Amon unterstützt Wrabetz-Kurs
In Sachen neuer ORF-Organisationsstruktur unterstützt Amon die Pläne von ORF-Generaldirektor Alexander Wrabetz. Den Vorschlag, einen der drei Radio-Channel Manager in Personalunion zum Radiodirektor zu machen, hält Amon für machbar. "Wir haben stark besetzte Radiosender, und die meisten Hausaufgaben sind gemacht. Das Radio wird sich nicht auflösen. Das Radio hat sich auch nicht aufgelöst, als vor einigen Jahren Radiodirektor Willy Mitsche schwer erkrankt war und der Generaldirektor die Agenden vorübergehend übernommen hat", so Amon.

Dass es die Radiodirektion in einigen Jahren mit der Übersiedlung auf den Küniglberg nicht mehr geben soll, hält Amon für kein Problem. "In Wirklichkeit braucht man drei Spitzenpositionen: einen Generaldirektor, einen Gesamt-Programmzuständigen für alle Medien mit starken Channel Managern und Content-Verantwortlichen unter sich. Der oder die Programmverantwortliche koordiniert zwischen den Channel- und Content-Verantwortlichen und kümmert sich zugleich um die großen Zukunftslinien. Gute Sender und große Medienhäuser machen das. Und dann braucht es noch einen Finanz- und Technik-Chef. Das wäre die schlankste Struktur, und darum glaube ich, dass die jetzige Lösung ein legitimer Ansatz ist."

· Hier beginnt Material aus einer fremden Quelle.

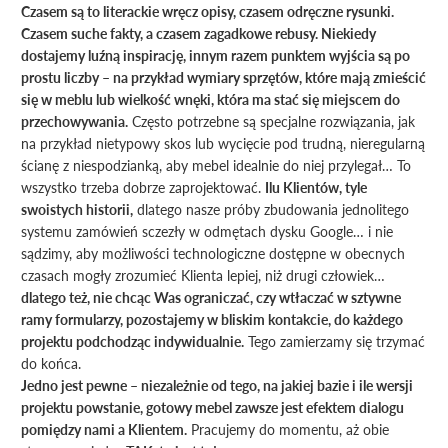
Czasem są to literackie wręcz opisy, czasem odręczne rysunki.
Czasem suche fakty, a czasem zagadkowe rebusy. Niekiedy
dostajemy luźną inspirację, innym razem punktem wyjścia są po
prostu liczby – na przykład wymiary sprzętów, które mają zmieścić
się w meblu lub wielkość wnęki, która ma stać się miejscem do
przechowywania.
Często potrzebne są specjalne rozwiązania, jak
na przykład nietypowy skos lub wycięcie pod trudną, nieregularną
ścianę z niespodzianką, aby mebel idealnie do niej przylegał… To
wszystko trzeba dobrze zaprojektować.
Ilu Klientów, tyle
swoistych historii,
dlatego nasze próby zbudowania jednolitego
systemu zamówień sczezły w odmętach dysku Google… i nie
sądzimy, aby możliwości technologiczne dostępne w obecnych
czasach mogły zrozumieć Klienta lepiej, niż drugi człowiek…
dlatego też, nie chcąc Was ograniczać, czy wtłaczać w sztywne
ramy formularzy, pozostajemy w bliskim kontakcie, do każdego
projektu podchodząc indywidualnie.
Tego zamierzamy się trzymać
do końca.
Jedno jest pewne – niezależnie od tego, na jakiej bazie i ile wersji
projektu powstanie, gotowy mebel zawsze jest efektem dialogu
pomiędzy nami a Klientem.
Pracujemy do momentu, aż obie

Amon glücklich mit Personalentscheidungen
Nach wie vor glücklich ist Amon mit seinen teils umstrittenen Personalentscheidungen. Vor allem die Besetzung von Radio-Innenpolitikchef Edgar Weinzettl - ein kolportierter Wunsch der SPÖ - sowie die Bestellung von Wirtschaftsressortleiter Rupert Kluger - ein kolportierter Wunsch der ÖVP - hatten für Diskussion und Kritik gesorgt. "Ich bin mit fast allen Personalentscheidungen sehr zufrieden. Beispielsweise waren Chefredakteur Hannes Aigelsreiter, Innenpolitik-Chef Edgar Weinzettl und Ö1-Chef Peter Klein großartige Entscheidungen. Die würde ich wieder so treffen."

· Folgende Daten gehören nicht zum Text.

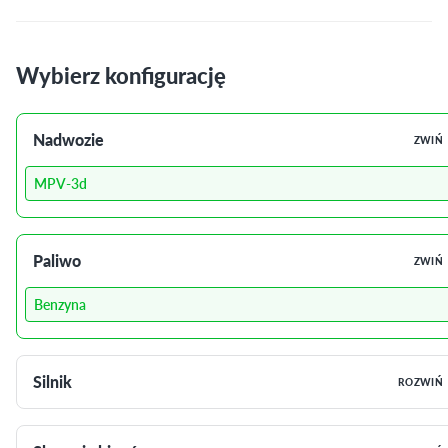
Wybierz konfigurację
Nadwozie
ZWIŃ
MPV-3d
Paliwo
ZWIŃ
Benzyna
Silnik
ROZWIŃ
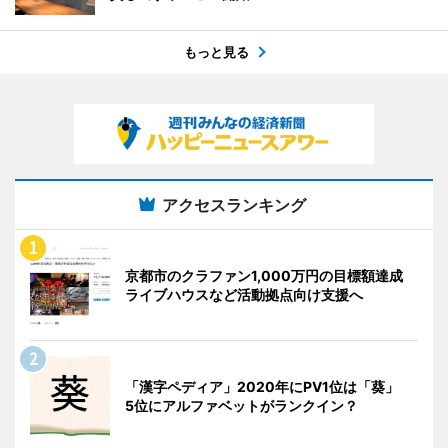
もっと見る
アクセスランキング
京都市のクラファン1,000万円の目標額達成
ライブハウスなど活動拠点向け支援へ
「漢字ペディア」2020年にPV1位は「葵」
5位にアルファベットがランクイン？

Interventionen aus der Politik hat Amon in seinen knapp 40 Jahren im ORF aus verschiedenen Positionen und Blickwinkeln erlebt. Die Qualität der Interventionen habe sich über die Jahre kaum verändert. "Es ist eher konstant ähnlich. Der Grad der Unanständigkeit hat sich weder verbessert noch verschlechtert. Aber man kann Politiker auch sozialisieren und erklären, warum man etwas macht oder nicht macht. Ich hatte durchs Nein-Sagen nie einen beruflichen Nachteil, wenn die Erklärung gut begründet und berechtigt war."